Anelka, 24 ans, a inscrit dimanche son 1er but à la 48e minute sur un penalty, égalisant pour les Blues. Après un 2e but de l’Allemand Michael Ternat, Anelka a converti un second penalty à la 68e minute avant de marquer son 3e but de la journée d’un tir de plus de 20 mètres.
Avec cinq buts en cinq journées, Anelka occupe la 1re place du classement des buteurs, à égalité avec Michael Owen (Liverpool), Alan Shearer (Newcastle), tous deux auteurs d’un doublé, et Teddy Sheringham (Portsmouth).
Son compatriote d’Arsenal, Thierry Henry, pointe juste derrière avec quatre réalisations.
« Les gens oublient que Nicolas n’a que 24 ans.
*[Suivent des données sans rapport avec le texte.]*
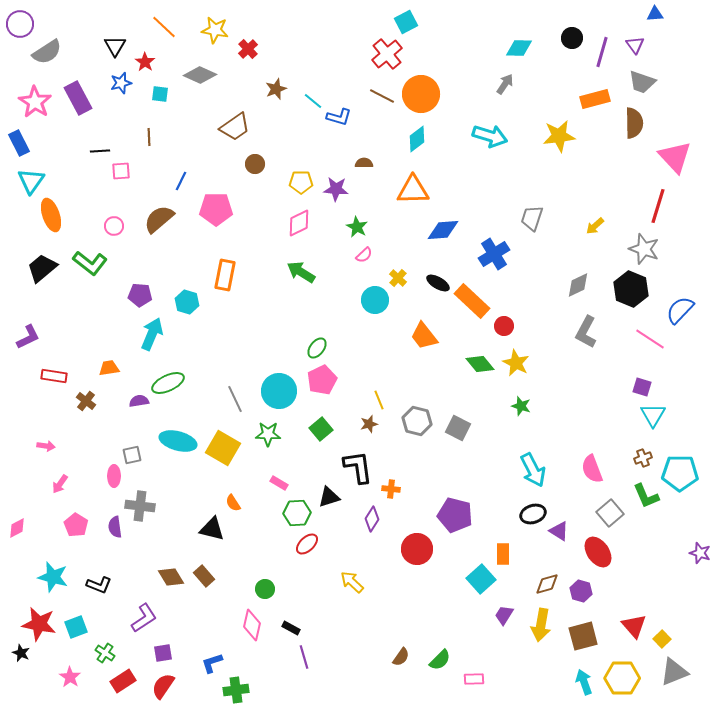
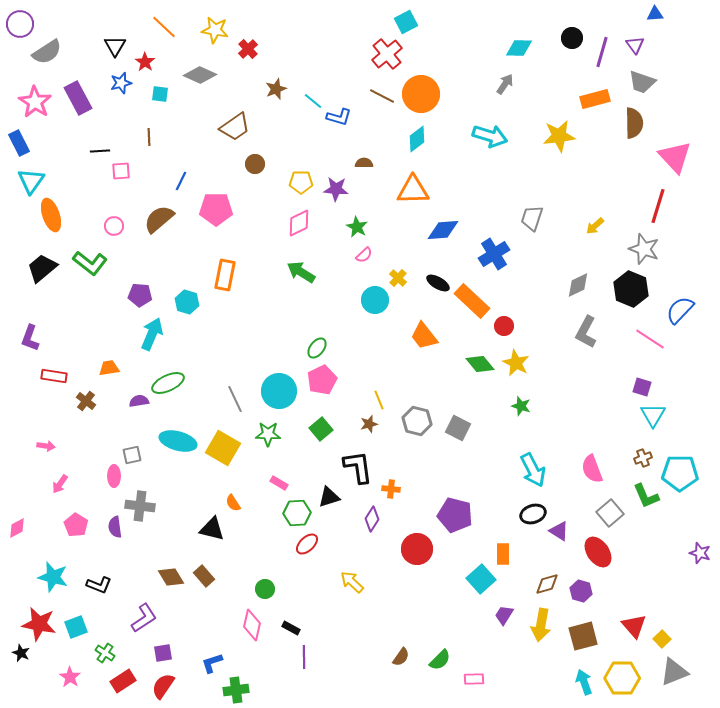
purple L-shape at (28, 337): moved 2 px right, 1 px down; rotated 136 degrees clockwise
purple line at (304, 657): rotated 15 degrees clockwise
Moi, à 27 ans, j’apprenais encore ce qu’était le football », explique Kevin Keegan admiratif, dont l’équipe engagée cette saison en Coupe de l’UEFA pointe à la 3e place de la Premier League, à trois points du leader Arsenal.
Pour l’ancien capitaine de l’équipe d’Angleterre, « s’il continue à développer ses qualités à ce rythme, d’ici à trois ans Anelka peut être le meilleur attaquant du monde ».
« Il est capable de gestes que je n’avais encore jamais vus durant toute ma carrière. Ses changemenst de rythme sont exceptionnels et il est encore loin d’avoir montré tout son potentiel. »
3e club anglais
Pour son partenaire anglais Steve McManaman qui faisait ses débuts avec Manchester City après avoir été transféré cet été du Real Madrid, « lui et moi pouvons aider City à rester en haut de tableau. Nous avons une équipe pleine d’internationaux, cela aide les plus jeunes ».
Formé au Paris-Saint-Germain, Anelka traîne une réputation d’enfant gâté. Il a connu une première expérience anglaise à Arsenal durant deux saisons (1997-99) avant de partir en 1999 et pour un an au Real Madrid, où il a marqué les deux buts de la qualification pour la finale de la Ligue des champions, puis d’entamer un bras de fer avec le club merengue.
Après son retour mouvementé au Paris-SG, où il ne s’est jamais imposé, Anelka a finalement repris le chemin de l’Angleterre sous les couleurs de Liverpool pour finalement arriver à Manchester City en juin 2002.
Ex-international (28 sélections, six buts) et champion d’Europe en 2000, le joueur de Manchester City a claqué la porte des Bleus en refusant d’être considéré comme la doublure de la doublure, en l’occurrence, à l’époque, le Lyonnais Sidney Govou. Depuis, il n’en finit plus de critiquer le sélectionneur Jacques Santini, qui, ayant en plus l’embarras du choix en attaque, se passe très bien de lui.